Scientists find 1,500-year-old Christian reliquary in Austria

The individual fragments of the ivory pyx found in a marble shrine laid out as a panorama. Credit: University of Innsbruck.

Since the summer of 2016, archaeologists from Innsbruck have been digging in an ancient hilltop settlement in southern Austria.

Two years ago, they made an amazing discovery: a Christian reliquary hidden in a previously unknown church. This reliquary contained an ancient ivory box, richly decorated with Christian symbols.

On August 4, 2022, a team led by archaeologist Gerald Grabherr found the incredible artifact in an early Christian church on the Burgbichl hill in Irschen, southern Austria.

The marble shrine, about 20 by 30 centimeters in size, was hidden under the altar in the side chapel area.

Inside the shrine was a heavily fragmented ivory box, known as a “pyx,” which was decorated with Christian motifs.

Normally, such relics are taken away as the “holiest” parts when a church is abandoned, but this one was left behind. It is the first pyx of its kind found in an archaeological context in Austria.

“There are about 40 known ivory boxes like this worldwide, and the last one found during excavations was about 100 years ago.

The few that exist are either in cathedral treasures or museums,” explained Gerald Grabherr.

Since its discovery, the 1,500-year-old ivory pyx has been conserved at the University of Innsbruck.

Ivory stored underground absorbs moisture, making it very soft and easily damaged. Uncontrolled drying can lead to shrinkage and cracks.

Ulrike Töchterle, head of the restoration workshop in Innsbruck, said, “The high humidity in the marble shrine meant there was a high risk of condensation and mold, so we had to ensure a careful and prolonged drying process.”

Over the past two years, the individual pieces of the ivory pyx have been conserved for scientific analysis. The larger parts are deformed, so the pyx cannot be restored to its original state. However, researchers are working on a 3D reconstruction.

Initially, archaeologists thought they had found the remains of a saint—a classic relic—in the marble box. However, the way the ivory fragments were layered suggests the pyx was already broken in late antiquity and was buried in the altar.

“The pyx was likely considered sacred because it was in contact with a relic. Its archaeological and art-historical significance is undeniable,” emphasized Grabherr.

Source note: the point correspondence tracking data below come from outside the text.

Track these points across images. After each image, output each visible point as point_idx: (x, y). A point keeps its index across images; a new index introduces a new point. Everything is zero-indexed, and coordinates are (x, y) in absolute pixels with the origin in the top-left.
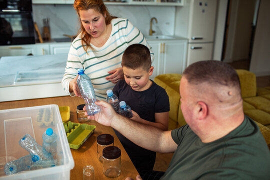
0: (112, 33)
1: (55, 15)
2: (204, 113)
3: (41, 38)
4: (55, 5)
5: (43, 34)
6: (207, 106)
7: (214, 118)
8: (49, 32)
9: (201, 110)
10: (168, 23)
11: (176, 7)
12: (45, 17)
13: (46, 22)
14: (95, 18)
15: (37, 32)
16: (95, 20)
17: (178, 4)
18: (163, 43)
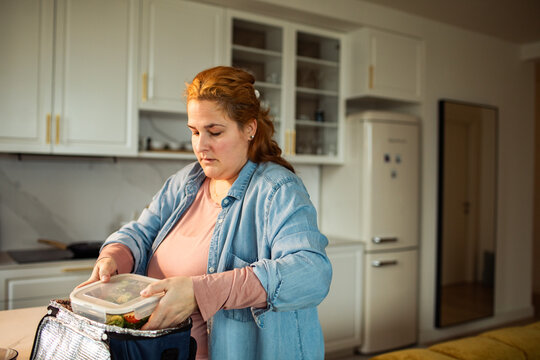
4: (19, 155)
11: (321, 167)
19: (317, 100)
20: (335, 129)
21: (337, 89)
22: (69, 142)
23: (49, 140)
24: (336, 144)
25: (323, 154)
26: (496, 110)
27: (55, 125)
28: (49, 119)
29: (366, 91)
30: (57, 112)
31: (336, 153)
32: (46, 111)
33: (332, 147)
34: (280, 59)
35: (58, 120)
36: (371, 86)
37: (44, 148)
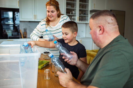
0: (60, 21)
1: (30, 27)
2: (102, 31)
3: (22, 37)
4: (30, 22)
5: (24, 35)
6: (103, 27)
7: (107, 32)
8: (26, 34)
9: (100, 30)
10: (82, 32)
11: (86, 24)
12: (25, 28)
13: (25, 30)
14: (52, 11)
15: (21, 33)
16: (52, 12)
17: (87, 22)
18: (80, 40)
19: (85, 11)
20: (88, 16)
21: (88, 9)
22: (37, 19)
23: (34, 19)
24: (88, 19)
25: (86, 21)
26: (125, 11)
27: (35, 16)
28: (34, 15)
29: (93, 9)
30: (35, 14)
31: (88, 21)
32: (34, 14)
33: (87, 20)
34: (76, 3)
35: (36, 16)
36: (94, 8)
37: (33, 20)
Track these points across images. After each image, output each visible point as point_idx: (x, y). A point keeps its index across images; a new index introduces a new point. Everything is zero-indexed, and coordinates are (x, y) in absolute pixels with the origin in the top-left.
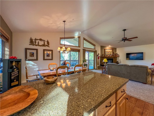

The pyx features a figure at the foot of a mountain, looking away, with a hand reaching from the sky, placing something in the figure’s arms. “This is a typical depiction of Moses receiving the laws on Mount Sinai from the Old Testament,” said Grabherr.

Other scenes on the pyx include a man on a chariot with two horses, being pulled up into heaven by a hand from the clouds.

“We believe this depicts the ascension of Christ, fulfilling the covenant with God. The combination of Old and New Testament scenes is typical of late antiquity, but the depiction of Christ’s Ascension with a two-horse chariot is very unique and previously unknown.”

Researchers are continuing to investigate the Irschen reliquary. They aim to determine the exact origins of the marble and ivory using stable isotope analyses.

The metallic components, such as the hinges of the pyx, and the glue used for the ivory are also being examined. Wooden parts found in the marble box, possibly from the pyx’s clasp, are being analyzed to determine their type, origin, and age.

Irschen is located in the Carinthian Drava Valley in southern Austria, where archaeologists have been excavating since 2016. They are studying a late antique hilltop settlement abandoned around the year 610. So far, they have found several dwellings, two Christian churches, a cistern, and personal belongings of the settlement’s former inhabitants.

Notable discoveries include a star-shaped baptismal font and the ivory reliquary.

Gerald Grabherr explained that as the Roman Empire’s influence waned, people sought refuge on defensible hilltops.

The settlement was likely abandoned after the Battle of Aguntum in 610, when Slavic armies defeated the local inhabitants, marking the end of the region’s connection to the ancient Mediterranean world and Christianity.